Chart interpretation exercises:
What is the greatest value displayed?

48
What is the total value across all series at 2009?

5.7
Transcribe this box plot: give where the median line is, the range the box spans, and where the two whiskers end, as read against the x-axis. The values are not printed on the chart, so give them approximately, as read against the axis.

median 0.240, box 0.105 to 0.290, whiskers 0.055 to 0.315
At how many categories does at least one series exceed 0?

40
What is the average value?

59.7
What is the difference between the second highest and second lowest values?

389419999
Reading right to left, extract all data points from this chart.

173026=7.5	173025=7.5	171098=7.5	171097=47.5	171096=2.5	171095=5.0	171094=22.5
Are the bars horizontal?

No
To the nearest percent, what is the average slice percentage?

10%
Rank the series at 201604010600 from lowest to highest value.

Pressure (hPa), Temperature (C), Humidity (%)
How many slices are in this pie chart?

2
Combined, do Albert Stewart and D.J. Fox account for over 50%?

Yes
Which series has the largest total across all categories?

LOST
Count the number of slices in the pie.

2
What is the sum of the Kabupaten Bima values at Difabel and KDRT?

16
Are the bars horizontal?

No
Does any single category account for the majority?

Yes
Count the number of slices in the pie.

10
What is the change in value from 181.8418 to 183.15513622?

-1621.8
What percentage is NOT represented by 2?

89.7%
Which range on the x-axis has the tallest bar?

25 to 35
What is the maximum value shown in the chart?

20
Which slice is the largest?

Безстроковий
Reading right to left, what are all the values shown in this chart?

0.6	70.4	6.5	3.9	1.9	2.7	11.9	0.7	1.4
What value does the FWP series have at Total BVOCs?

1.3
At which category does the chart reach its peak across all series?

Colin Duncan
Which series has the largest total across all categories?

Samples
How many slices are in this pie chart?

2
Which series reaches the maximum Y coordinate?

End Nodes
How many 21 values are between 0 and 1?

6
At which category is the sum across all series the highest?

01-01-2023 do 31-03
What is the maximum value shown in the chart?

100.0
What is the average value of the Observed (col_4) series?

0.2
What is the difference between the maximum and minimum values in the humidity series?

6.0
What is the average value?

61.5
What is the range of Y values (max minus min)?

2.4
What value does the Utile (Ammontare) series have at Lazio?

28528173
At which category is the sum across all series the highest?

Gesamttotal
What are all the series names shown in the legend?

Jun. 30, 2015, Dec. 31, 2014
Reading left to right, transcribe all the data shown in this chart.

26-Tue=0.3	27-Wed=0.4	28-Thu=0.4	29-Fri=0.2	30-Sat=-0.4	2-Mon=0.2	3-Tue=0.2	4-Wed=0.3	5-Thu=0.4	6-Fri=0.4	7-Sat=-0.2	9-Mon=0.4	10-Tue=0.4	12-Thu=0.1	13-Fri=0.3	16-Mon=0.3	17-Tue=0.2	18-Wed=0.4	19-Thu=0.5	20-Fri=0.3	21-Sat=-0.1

= TASK REQUIREMENTS =
Retype every line of the items above without any changes.

= ANSWER SPACE =
What is the greatest value displayed?

48
What is the total value across all series at 2009?

5.7
Transcribe this box plot: give where the median line is, the range the box spans, and where the two whiskers end, as read against the x-axis. The values are not printed on the chart, so give them approximately, as read against the axis.

median 0.240, box 0.105 to 0.290, whiskers 0.055 to 0.315
At how many categories does at least one series exceed 0?

40
What is the average value?

59.7
What is the difference between the second highest and second lowest values?

389419999
Reading right to left, extract all data points from this chart.

173026=7.5	173025=7.5	171098=7.5	171097=47.5	171096=2.5	171095=5.0	171094=22.5
Are the bars horizontal?

No
To the nearest percent, what is the average slice percentage?

10%
Rank the series at 201604010600 from lowest to highest value.

Pressure (hPa), Temperature (C), Humidity (%)
How many slices are in this pie chart?

2
Combined, do Albert Stewart and D.J. Fox account for over 50%?

Yes
Which series has the largest total across all categories?

LOST
Count the number of slices in the pie.

2
What is the sum of the Kabupaten Bima values at Difabel and KDRT?

16
Are the bars horizontal?

No
Does any single category account for the majority?

Yes
Count the number of slices in the pie.

10
What is the change in value from 181.8418 to 183.15513622?

-1621.8
What percentage is NOT represented by 2?

89.7%
Which range on the x-axis has the tallest bar?

25 to 35
What is the maximum value shown in the chart?

20
Which slice is the largest?

Безстроковий
Reading right to left, what are all the values shown in this chart?

0.6	70.4	6.5	3.9	1.9	2.7	11.9	0.7	1.4
What value does the FWP series have at Total BVOCs?

1.3
At which category does the chart reach its peak across all series?

Colin Duncan
Which series has the largest total across all categories?

Samples
How many slices are in this pie chart?

2
Which series reaches the maximum Y coordinate?

End Nodes
How many 21 values are between 0 and 1?

6
At which category is the sum across all series the highest?

01-01-2023 do 31-03
What is the maximum value shown in the chart?

100.0
What is the average value of the Observed (col_4) series?

0.2
What is the difference between the maximum and minimum values in the humidity series?

6.0
What is the average value?

61.5
What is the range of Y values (max minus min)?

2.4
What value does the Utile (Ammontare) series have at Lazio?

28528173
At which category is the sum across all series the highest?

Gesamttotal
What are all the series names shown in the legend?

Jun. 30, 2015, Dec. 31, 2014
Reading left to right, transcribe all the data shown in this chart.

26-Tue=0.3	27-Wed=0.4	28-Thu=0.4	29-Fri=0.2	30-Sat=-0.4	2-Mon=0.2	3-Tue=0.2	4-Wed=0.3	5-Thu=0.4	6-Fri=0.4	7-Sat=-0.2	9-Mon=0.4	10-Tue=0.4	12-Thu=0.1	13-Fri=0.3	16-Mon=0.3	17-Tue=0.2	18-Wed=0.4	19-Thu=0.5	20-Fri=0.3	21-Sat=-0.1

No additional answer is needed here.